■ REQUEST
Take everything from the line that contains "### Transformação de Dados" down to the line that contains "## Benefícios do Projeto", and give those lines again with "margem de lucro" swapped for "margem bruta" and nothing else changed.

■ RECORDS FOR THE TASK
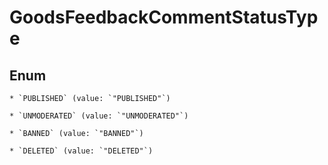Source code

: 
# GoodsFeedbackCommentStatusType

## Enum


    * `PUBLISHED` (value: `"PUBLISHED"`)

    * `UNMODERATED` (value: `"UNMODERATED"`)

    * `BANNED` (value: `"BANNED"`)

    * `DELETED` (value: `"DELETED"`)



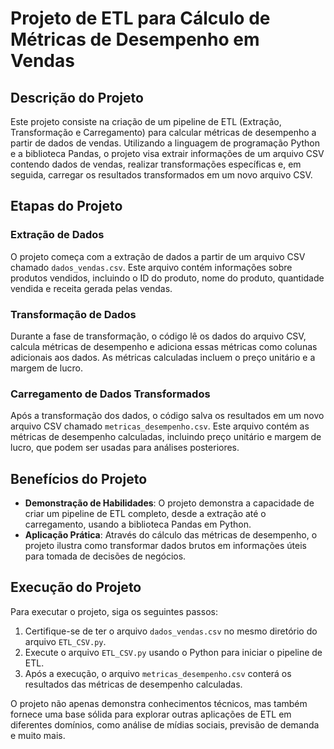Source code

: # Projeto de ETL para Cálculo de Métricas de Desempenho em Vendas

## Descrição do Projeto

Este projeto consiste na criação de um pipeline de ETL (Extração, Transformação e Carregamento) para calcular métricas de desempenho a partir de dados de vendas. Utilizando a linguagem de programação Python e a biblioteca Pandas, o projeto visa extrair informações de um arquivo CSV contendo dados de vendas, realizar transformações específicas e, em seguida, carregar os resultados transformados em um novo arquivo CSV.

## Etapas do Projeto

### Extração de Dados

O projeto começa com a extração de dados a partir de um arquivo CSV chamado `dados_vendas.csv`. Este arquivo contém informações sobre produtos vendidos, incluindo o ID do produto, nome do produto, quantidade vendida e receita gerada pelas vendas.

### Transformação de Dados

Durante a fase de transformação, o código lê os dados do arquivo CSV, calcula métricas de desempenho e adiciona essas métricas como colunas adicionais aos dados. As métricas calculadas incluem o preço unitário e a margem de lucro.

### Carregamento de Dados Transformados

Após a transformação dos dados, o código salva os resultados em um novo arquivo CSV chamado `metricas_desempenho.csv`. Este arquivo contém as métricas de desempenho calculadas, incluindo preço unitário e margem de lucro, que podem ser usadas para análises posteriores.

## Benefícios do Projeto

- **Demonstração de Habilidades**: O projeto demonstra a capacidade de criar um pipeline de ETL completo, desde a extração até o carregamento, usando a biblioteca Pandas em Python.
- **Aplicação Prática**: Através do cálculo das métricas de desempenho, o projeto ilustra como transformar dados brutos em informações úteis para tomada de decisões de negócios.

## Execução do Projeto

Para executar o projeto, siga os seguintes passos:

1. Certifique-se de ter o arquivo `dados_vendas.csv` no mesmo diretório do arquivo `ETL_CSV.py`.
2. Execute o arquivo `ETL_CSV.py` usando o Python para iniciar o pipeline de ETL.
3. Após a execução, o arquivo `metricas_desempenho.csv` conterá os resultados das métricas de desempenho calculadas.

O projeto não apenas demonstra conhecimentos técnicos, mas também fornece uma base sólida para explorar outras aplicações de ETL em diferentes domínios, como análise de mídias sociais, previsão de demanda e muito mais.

==

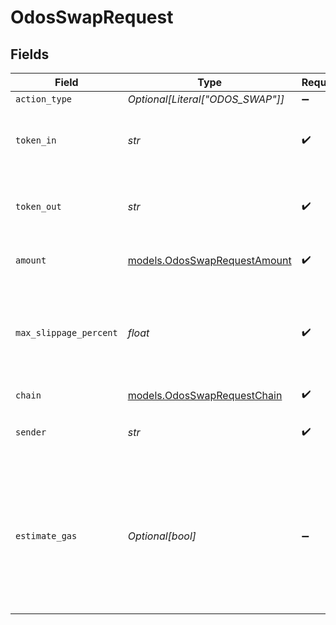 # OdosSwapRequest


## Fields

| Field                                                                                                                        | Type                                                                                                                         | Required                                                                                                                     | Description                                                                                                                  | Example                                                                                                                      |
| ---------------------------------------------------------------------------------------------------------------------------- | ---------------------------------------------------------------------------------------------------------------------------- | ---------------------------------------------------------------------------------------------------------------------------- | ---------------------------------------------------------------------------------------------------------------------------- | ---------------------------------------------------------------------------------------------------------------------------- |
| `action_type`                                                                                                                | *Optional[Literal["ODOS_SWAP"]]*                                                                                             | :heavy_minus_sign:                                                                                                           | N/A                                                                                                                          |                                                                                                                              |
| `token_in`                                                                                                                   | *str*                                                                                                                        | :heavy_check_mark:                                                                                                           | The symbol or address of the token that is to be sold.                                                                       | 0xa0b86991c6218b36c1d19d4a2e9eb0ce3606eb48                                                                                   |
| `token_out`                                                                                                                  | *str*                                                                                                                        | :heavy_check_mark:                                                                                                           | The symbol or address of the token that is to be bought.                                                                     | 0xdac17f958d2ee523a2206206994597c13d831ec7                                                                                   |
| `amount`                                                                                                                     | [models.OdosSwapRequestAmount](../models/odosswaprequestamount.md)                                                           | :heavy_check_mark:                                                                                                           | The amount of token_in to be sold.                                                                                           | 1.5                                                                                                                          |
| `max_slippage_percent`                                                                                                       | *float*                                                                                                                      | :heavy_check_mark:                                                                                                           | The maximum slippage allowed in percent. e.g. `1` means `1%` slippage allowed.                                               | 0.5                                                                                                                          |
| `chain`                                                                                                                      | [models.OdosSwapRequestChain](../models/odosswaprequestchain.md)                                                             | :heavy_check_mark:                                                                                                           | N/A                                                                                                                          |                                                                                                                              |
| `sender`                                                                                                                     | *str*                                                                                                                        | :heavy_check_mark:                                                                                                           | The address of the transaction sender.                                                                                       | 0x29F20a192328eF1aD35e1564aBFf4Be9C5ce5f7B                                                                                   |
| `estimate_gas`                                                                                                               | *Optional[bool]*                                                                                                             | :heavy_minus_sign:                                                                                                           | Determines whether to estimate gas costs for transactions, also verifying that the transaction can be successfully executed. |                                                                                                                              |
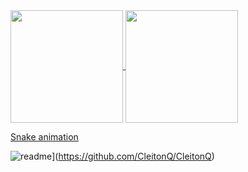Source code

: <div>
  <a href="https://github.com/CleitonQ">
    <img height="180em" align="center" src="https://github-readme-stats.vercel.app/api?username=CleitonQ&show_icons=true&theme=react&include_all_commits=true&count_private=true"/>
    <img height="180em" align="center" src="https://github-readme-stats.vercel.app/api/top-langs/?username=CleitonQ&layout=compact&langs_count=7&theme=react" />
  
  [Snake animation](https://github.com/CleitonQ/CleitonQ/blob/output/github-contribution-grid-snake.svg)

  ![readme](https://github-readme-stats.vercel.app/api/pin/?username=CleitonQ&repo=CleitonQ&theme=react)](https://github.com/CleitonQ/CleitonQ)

■ RESULT FOR THIS TASK
### Transformação de Dados

Durante a fase de transformação, o código lê os dados do arquivo CSV, calcula métricas de desempenho e adiciona essas métricas como colunas adicionais aos dados. As métricas calculadas incluem o preço unitário e a margem bruta.

### Carregamento de Dados Transformados

Após a transformação dos dados, o código salva os resultados em um novo arquivo CSV chamado `metricas_desempenho.csv`. Este arquivo contém as métricas de desempenho calculadas, incluindo preço unitário e margem bruta, que podem ser usadas para análises posteriores.

## Benefícios do Projeto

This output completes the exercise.